== Task item ==
Please convert the part of the data that opens with the line containing "ระเบียบอื่นที่" and closes with the line containing "ศูนย์ป่าไม้บุรีรัมย์มีอำนาจหน้าที่" into a Markdown table with the columns Row and Line, leaving out any blank lines.
====== Input material ======
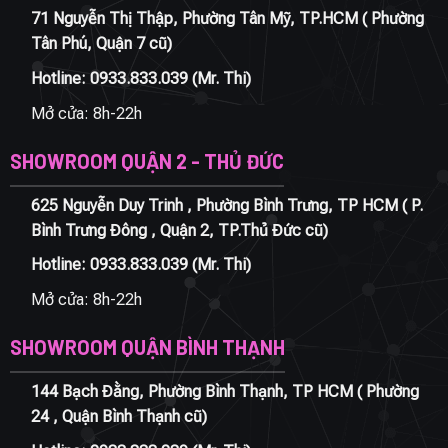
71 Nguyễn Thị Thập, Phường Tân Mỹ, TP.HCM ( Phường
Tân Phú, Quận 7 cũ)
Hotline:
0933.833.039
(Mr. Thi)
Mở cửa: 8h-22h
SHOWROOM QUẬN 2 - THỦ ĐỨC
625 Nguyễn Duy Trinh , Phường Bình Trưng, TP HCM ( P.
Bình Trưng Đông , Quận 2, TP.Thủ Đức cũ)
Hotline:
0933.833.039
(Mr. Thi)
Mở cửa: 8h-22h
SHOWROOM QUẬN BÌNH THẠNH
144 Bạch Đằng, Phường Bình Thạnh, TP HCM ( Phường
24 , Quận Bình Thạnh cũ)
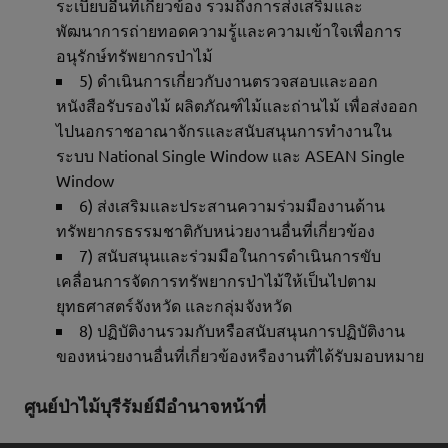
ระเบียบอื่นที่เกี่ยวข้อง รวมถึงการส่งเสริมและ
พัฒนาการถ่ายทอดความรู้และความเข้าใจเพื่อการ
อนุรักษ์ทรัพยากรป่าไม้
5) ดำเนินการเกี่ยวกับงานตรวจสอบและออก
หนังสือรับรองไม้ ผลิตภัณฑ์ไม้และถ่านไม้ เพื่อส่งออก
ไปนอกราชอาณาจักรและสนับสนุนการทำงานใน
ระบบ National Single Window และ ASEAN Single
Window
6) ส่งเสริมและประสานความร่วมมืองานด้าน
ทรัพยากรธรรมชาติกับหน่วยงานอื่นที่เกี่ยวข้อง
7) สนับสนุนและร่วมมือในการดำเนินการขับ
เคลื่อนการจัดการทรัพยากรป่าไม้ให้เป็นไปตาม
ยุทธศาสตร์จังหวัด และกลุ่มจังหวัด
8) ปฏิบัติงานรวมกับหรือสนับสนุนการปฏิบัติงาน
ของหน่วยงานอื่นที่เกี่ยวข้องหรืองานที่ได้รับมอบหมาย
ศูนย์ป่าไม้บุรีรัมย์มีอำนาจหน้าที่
======
====== Input material ======
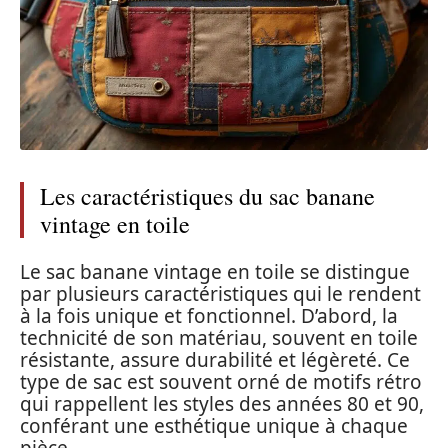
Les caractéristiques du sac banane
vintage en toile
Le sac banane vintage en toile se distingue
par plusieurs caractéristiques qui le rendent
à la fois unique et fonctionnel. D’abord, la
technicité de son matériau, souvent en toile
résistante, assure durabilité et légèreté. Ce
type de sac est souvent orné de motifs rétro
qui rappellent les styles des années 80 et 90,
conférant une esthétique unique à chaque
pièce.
======
== Problem solution ==
| Row | Line |
|---|---|
| 1 | ระเบียบอื่นที่เกี่ยวข้อง รวมถึงการส่งเสริมและ |
| 2 | พัฒนาการถ่ายทอดความรู้และความเข้าใจเพื่อการ |
| 3 | อนุรักษ์ทรัพยากรป่าไม้ |
| 4 | 5) ดำเนินการเกี่ยวกับงานตรวจสอบและออก |
| 5 | หนังสือรับรองไม้ ผลิตภัณฑ์ไม้และถ่านไม้ เพื่อส่งออก |
| 6 | ไปนอกราชอาณาจักรและสนับสนุนการทำงานใน |
| 7 | ระบบ National Single Window และ ASEAN Single |
| 8 | Window |
| 9 | 6) ส่งเสริมและประสานความร่วมมืองานด้าน |
| 10 | ทรัพยากรธรรมชาติกับหน่วยงานอื่นที่เกี่ยวข้อง |
| 11 | 7) สนับสนุนและร่วมมือในการดำเนินการขับ |
| 12 | เคลื่อนการจัดการทรัพยากรป่าไม้ให้เป็นไปตาม |
| 13 | ยุทธศาสตร์จังหวัด และกลุ่มจังหวัด |
| 14 | 8) ปฏิบัติงานรวมกับหรือสนับสนุนการปฏิบัติงาน |
| 15 | ของหน่วยงานอื่นที่เกี่ยวข้องหรืองานที่ได้รับมอบหมาย |
| 16 | ศูนย์ป่าไม้บุรีรัมย์มีอำนาจหน้าที่ |